» **Job**
Print all of the rows below without changing anything in them.

--- Exercise data ---

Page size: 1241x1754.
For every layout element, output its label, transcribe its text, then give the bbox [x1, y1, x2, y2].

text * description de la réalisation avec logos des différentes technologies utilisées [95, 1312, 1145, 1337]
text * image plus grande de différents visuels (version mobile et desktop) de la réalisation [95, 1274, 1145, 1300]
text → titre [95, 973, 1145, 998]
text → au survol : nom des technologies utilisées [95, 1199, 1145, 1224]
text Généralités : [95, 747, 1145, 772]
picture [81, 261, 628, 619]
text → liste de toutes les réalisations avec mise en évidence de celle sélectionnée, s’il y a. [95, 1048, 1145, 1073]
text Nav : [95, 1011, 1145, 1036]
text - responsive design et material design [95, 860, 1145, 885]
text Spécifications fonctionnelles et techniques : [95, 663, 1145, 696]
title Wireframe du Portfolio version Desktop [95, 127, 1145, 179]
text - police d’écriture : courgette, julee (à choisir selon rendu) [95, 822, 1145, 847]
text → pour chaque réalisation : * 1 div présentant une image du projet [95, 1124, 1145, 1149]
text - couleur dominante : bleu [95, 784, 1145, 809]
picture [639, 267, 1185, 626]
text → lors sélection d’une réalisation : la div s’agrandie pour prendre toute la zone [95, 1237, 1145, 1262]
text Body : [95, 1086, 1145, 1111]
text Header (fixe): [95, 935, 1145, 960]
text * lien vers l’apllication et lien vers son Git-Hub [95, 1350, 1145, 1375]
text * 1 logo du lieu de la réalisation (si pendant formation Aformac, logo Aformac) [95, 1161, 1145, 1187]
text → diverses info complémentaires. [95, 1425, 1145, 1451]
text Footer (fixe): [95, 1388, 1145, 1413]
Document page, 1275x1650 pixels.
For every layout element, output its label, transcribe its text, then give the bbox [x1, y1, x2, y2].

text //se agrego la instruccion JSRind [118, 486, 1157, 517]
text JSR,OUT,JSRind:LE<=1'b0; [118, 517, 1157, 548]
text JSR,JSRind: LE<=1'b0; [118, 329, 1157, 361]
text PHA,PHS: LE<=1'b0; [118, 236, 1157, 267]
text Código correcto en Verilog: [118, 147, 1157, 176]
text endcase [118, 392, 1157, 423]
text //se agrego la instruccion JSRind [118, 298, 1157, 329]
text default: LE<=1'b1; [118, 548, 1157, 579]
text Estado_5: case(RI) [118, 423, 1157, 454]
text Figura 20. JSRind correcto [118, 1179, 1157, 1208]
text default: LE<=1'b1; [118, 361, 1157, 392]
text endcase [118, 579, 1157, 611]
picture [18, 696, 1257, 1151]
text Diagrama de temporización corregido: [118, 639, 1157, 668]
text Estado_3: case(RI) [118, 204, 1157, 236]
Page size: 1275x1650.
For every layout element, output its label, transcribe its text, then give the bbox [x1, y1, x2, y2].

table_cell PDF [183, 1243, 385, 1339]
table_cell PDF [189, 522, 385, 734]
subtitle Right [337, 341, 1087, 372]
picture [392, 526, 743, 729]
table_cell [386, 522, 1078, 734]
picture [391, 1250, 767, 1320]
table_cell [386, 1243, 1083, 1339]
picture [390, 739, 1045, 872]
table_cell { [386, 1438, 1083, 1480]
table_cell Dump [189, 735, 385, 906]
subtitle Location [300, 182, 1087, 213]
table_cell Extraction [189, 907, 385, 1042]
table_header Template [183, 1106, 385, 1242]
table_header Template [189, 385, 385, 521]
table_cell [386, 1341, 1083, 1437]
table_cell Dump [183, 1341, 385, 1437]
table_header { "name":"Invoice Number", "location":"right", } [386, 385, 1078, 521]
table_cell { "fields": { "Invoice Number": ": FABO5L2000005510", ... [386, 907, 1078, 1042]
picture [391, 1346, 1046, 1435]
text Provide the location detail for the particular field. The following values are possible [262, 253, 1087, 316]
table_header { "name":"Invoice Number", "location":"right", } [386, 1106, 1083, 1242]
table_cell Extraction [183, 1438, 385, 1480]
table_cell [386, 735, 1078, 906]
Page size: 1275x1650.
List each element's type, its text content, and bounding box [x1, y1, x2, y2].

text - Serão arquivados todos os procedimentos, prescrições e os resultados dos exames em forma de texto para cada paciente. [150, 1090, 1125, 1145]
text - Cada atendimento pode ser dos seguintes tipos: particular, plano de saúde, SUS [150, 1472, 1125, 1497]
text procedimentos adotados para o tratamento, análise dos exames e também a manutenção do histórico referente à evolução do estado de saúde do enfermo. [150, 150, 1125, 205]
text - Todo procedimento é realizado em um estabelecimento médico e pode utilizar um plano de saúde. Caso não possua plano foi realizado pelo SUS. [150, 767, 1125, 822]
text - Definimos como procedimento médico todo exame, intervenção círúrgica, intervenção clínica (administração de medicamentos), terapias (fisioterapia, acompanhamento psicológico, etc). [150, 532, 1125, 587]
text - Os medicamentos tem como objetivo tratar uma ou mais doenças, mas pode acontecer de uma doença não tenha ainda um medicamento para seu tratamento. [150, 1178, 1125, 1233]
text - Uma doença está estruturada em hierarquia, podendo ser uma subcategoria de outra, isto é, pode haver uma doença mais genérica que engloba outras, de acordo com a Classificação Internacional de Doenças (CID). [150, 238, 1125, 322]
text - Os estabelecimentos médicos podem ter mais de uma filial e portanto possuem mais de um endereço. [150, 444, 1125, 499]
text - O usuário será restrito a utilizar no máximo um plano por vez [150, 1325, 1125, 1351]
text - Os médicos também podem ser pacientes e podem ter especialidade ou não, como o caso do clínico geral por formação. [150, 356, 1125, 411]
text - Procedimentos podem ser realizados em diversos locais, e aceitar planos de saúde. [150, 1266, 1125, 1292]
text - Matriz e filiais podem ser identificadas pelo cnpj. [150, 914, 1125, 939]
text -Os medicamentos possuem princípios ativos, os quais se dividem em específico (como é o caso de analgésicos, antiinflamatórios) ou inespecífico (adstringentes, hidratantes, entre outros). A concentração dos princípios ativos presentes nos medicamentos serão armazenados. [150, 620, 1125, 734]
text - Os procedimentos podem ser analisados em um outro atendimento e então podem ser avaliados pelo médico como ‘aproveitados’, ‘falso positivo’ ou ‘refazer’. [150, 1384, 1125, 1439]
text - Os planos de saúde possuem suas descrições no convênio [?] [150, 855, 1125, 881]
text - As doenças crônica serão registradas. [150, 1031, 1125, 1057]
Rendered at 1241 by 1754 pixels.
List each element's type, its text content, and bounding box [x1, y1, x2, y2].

---

» **Response**
Page size: 1241x1754.
For every layout element, output its label, transcribe its text, then give the bbox [x1, y1, x2, y2].

text * description de la réalisation avec logos des différentes technologies utilisées [95, 1312, 1145, 1337]
text * image plus grande de différents visuels (version mobile et desktop) de la réalisation [95, 1274, 1145, 1300]
text → titre [95, 973, 1145, 998]
text → au survol : nom des technologies utilisées [95, 1199, 1145, 1224]
text Généralités : [95, 747, 1145, 772]
picture [81, 261, 628, 619]
text → liste de toutes les réalisations avec mise en évidence de celle sélectionnée, s’il y a. [95, 1048, 1145, 1073]
text Nav : [95, 1011, 1145, 1036]
text - responsive design et material design [95, 860, 1145, 885]
text Spécifications fonctionnelles et techniques : [95, 663, 1145, 696]
title Wireframe du Portfolio version Desktop [95, 127, 1145, 179]
text - police d’écriture : courgette, julee (à choisir selon rendu) [95, 822, 1145, 847]
text → pour chaque réalisation : * 1 div présentant une image du projet [95, 1124, 1145, 1149]
text - couleur dominante : bleu [95, 784, 1145, 809]
picture [639, 267, 1185, 626]
text → lors sélection d’une réalisation : la div s’agrandie pour prendre toute la zone [95, 1237, 1145, 1262]
text Body : [95, 1086, 1145, 1111]
text Header (fixe): [95, 935, 1145, 960]
text * lien vers l’apllication et lien vers son Git-Hub [95, 1350, 1145, 1375]
text * 1 logo du lieu de la réalisation (si pendant formation Aformac, logo Aformac) [95, 1161, 1145, 1187]
text → diverses info complémentaires. [95, 1425, 1145, 1451]
text Footer (fixe): [95, 1388, 1145, 1413]
Document page, 1275x1650 pixels.
For every layout element, output its label, transcribe its text, then give the bbox [x1, y1, x2, y2].

text //se agrego la instruccion JSRind [118, 486, 1157, 517]
text JSR,OUT,JSRind:LE<=1'b0; [118, 517, 1157, 548]
text JSR,JSRind: LE<=1'b0; [118, 329, 1157, 361]
text PHA,PHS: LE<=1'b0; [118, 236, 1157, 267]
text Código correcto en Verilog: [118, 147, 1157, 176]
text endcase [118, 392, 1157, 423]
text //se agrego la instruccion JSRind [118, 298, 1157, 329]
text default: LE<=1'b1; [118, 548, 1157, 579]
text Estado_5: case(RI) [118, 423, 1157, 454]
text Figura 20. JSRind correcto [118, 1179, 1157, 1208]
text default: LE<=1'b1; [118, 361, 1157, 392]
text endcase [118, 579, 1157, 611]
picture [18, 696, 1257, 1151]
text Diagrama de temporización corregido: [118, 639, 1157, 668]
text Estado_3: case(RI) [118, 204, 1157, 236]
Page size: 1275x1650.
For every layout element, output its label, transcribe its text, then give the bbox [x1, y1, x2, y2].

table_cell PDF [183, 1243, 385, 1339]
table_cell PDF [189, 522, 385, 734]
subtitle Right [337, 341, 1087, 372]
picture [392, 526, 743, 729]
table_cell [386, 522, 1078, 734]
picture [391, 1250, 767, 1320]
table_cell [386, 1243, 1083, 1339]
picture [390, 739, 1045, 872]
table_cell { [386, 1438, 1083, 1480]
table_cell Dump [189, 735, 385, 906]
subtitle Location [300, 182, 1087, 213]
table_cell Extraction [189, 907, 385, 1042]
table_header Template [183, 1106, 385, 1242]
table_header Template [189, 385, 385, 521]
table_cell [386, 1341, 1083, 1437]
table_cell Dump [183, 1341, 385, 1437]
table_header { "name":"Invoice Number", "location":"right", } [386, 385, 1078, 521]
table_cell { "fields": { "Invoice Number": ": FABO5L2000005510", ... [386, 907, 1078, 1042]
picture [391, 1346, 1046, 1435]
text Provide the location detail for the particular field. The following values are possible [262, 253, 1087, 316]
table_header { "name":"Invoice Number", "location":"right", } [386, 1106, 1083, 1242]
table_cell Extraction [183, 1438, 385, 1480]
table_cell [386, 735, 1078, 906]
Page size: 1275x1650.
List each element's type, its text content, and bounding box [x1, y1, x2, y2].

text - Serão arquivados todos os procedimentos, prescrições e os resultados dos exames em forma de texto para cada paciente. [150, 1090, 1125, 1145]
text - Cada atendimento pode ser dos seguintes tipos: particular, plano de saúde, SUS [150, 1472, 1125, 1497]
text procedimentos adotados para o tratamento, análise dos exames e também a manutenção do histórico referente à evolução do estado de saúde do enfermo. [150, 150, 1125, 205]
text - Todo procedimento é realizado em um estabelecimento médico e pode utilizar um plano de saúde. Caso não possua plano foi realizado pelo SUS. [150, 767, 1125, 822]
text - Definimos como procedimento médico todo exame, intervenção círúrgica, intervenção clínica (administração de medicamentos), terapias (fisioterapia, acompanhamento psicológico, etc). [150, 532, 1125, 587]
text - Os medicamentos tem como objetivo tratar uma ou mais doenças, mas pode acontecer de uma doença não tenha ainda um medicamento para seu tratamento. [150, 1178, 1125, 1233]
text - Uma doença está estruturada em hierarquia, podendo ser uma subcategoria de outra, isto é, pode haver uma doença mais genérica que engloba outras, de acordo com a Classificação Internacional de Doenças (CID). [150, 238, 1125, 322]
text - Os estabelecimentos médicos podem ter mais de uma filial e portanto possuem mais de um endereço. [150, 444, 1125, 499]
text - O usuário será restrito a utilizar no máximo um plano por vez [150, 1325, 1125, 1351]
text - Os médicos também podem ser pacientes e podem ter especialidade ou não, como o caso do clínico geral por formação. [150, 356, 1125, 411]
text - Procedimentos podem ser realizados em diversos locais, e aceitar planos de saúde. [150, 1266, 1125, 1292]
text - Matriz e filiais podem ser identificadas pelo cnpj. [150, 914, 1125, 939]
text -Os medicamentos possuem princípios ativos, os quais se dividem em específico (como é o caso de analgésicos, antiinflamatórios) ou inespecífico (adstringentes, hidratantes, entre outros). A concentração dos princípios ativos presentes nos medicamentos serão armazenados. [150, 620, 1125, 734]
text - Os procedimentos podem ser analisados em um outro atendimento e então podem ser avaliados pelo médico como ‘aproveitados’, ‘falso positivo’ ou ‘refazer’. [150, 1384, 1125, 1439]
text - Os planos de saúde possuem suas descrições no convênio [?] [150, 855, 1125, 881]
text - As doenças crônica serão registradas. [150, 1031, 1125, 1057]
Rendered at 1241 by 1754 pixels.
List each element's type, its text content, and bounding box [x1, y1, x2, y2].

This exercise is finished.